After reviewing the terms of WellPoint’s proposed charitable contributions, Mendoza wrote a letter to Blue Cross in May 1994 saying the proposed payment schedule was inadequate, according to the report. The planned $100 million to be paid over 20 years was less than 0.2 percent of the two companies’ value at that time.
Mendoza then refused to approve WellPoint and Blue Cross’ merger, which prompted a new round of negotiations. That resulted in WellPoint finally agreeing to put more than $3 billion in assets into two charitable foundations in April 1995.
“Now they’re claiming they gave the money out of charitable impulses,” Isenberg said. “In reality, they were forced to do it.”
The reason why WellPoint restructured in that manner could’ve been because it was the first Blue Cross plan to try to convert to for profit, said Ken Ferber, WellPoint spokesman.

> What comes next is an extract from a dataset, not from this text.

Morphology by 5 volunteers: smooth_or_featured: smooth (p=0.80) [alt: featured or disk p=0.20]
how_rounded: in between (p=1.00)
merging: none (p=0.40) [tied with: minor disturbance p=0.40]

“I wasn’t around then and neither were a lot of the people who are working here now,” Ferber said. “But this was the first `blue’ conversion, so the process was being established. . . .

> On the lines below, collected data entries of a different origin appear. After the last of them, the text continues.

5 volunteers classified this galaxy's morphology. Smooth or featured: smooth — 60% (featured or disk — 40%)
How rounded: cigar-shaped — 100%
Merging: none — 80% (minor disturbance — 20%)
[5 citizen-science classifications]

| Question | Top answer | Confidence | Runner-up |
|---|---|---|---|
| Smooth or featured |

“It was a very long process where you weren’t reinventing the wheel, you were creating it.”
Legislators in Maryland are as concerned as those in California were. They have raised doubts about the benefits and motives of the proposed switch.
“I see nothing positive about this conversion,” said Delegate Michael Busch, D-Anne Arundel.
Busch is chairman of the House Economic Matters Committee, which has been hearing the majority of the bills relating to the conversion. Nonprofit health care conversions, he said, are “one of the biggest shell games of the 90s. They take things that don’t belong to them and use it for their own profit.”
Some Maryland lawmakers have said they believe the real reason behind the conversion is the money CareFirst executives stand to gain if it’s approved. That skepticism was reinforced with the release Thursday of the proposed compensation for CareFirst executives, $33.2 million, if the conversion is approved. “What this proves is that the insiders who are negotiating this merger will be taken care of,” said Attorney General J. Joseph Curran Jr. in a recent statement. “As the attorney general, what I am concerned about is whether this is good for Marylanders and our health care system.” Curran is charged with determining if the WellPoint offer is adequate. Similar to California, if the sale goes through in Maryland, the proceeds would be placed into a trust, which could go toward helping the uninsurable. CareFirst President William Jews alone would make more than $9 million from the deal. If he’s fired after the conversion, he could make more than $20 million. His annual salary of more than $2 million has already prompted Delegate Dana Lee Dembrow, D-Montgomery, to introduce a bill to regulate salaries of non- profit health insurance executives. Also, for CareFirst’s conversion to take place, Maryland Insurance Commissioner Steven Larsen must decide if the sale is not in the public interest. In other words, as the law stands, so long as Larsen determined there would be no harm to the public, the sale would have to be approved. But under another bill that has already passed the House, CareFirst would have to prove the conversion would benefit Marylanders, essentially shifting the burden of proof to CareFirst. All of this could come to a head next week at a series of public hearings where CareFirst and WellPoint executives are scheduled to stand before the insurance commissioner to testify about the conversion. Those hearings will be held at the University Center Ballroom at the University of Maryland Baltimore County most of this week.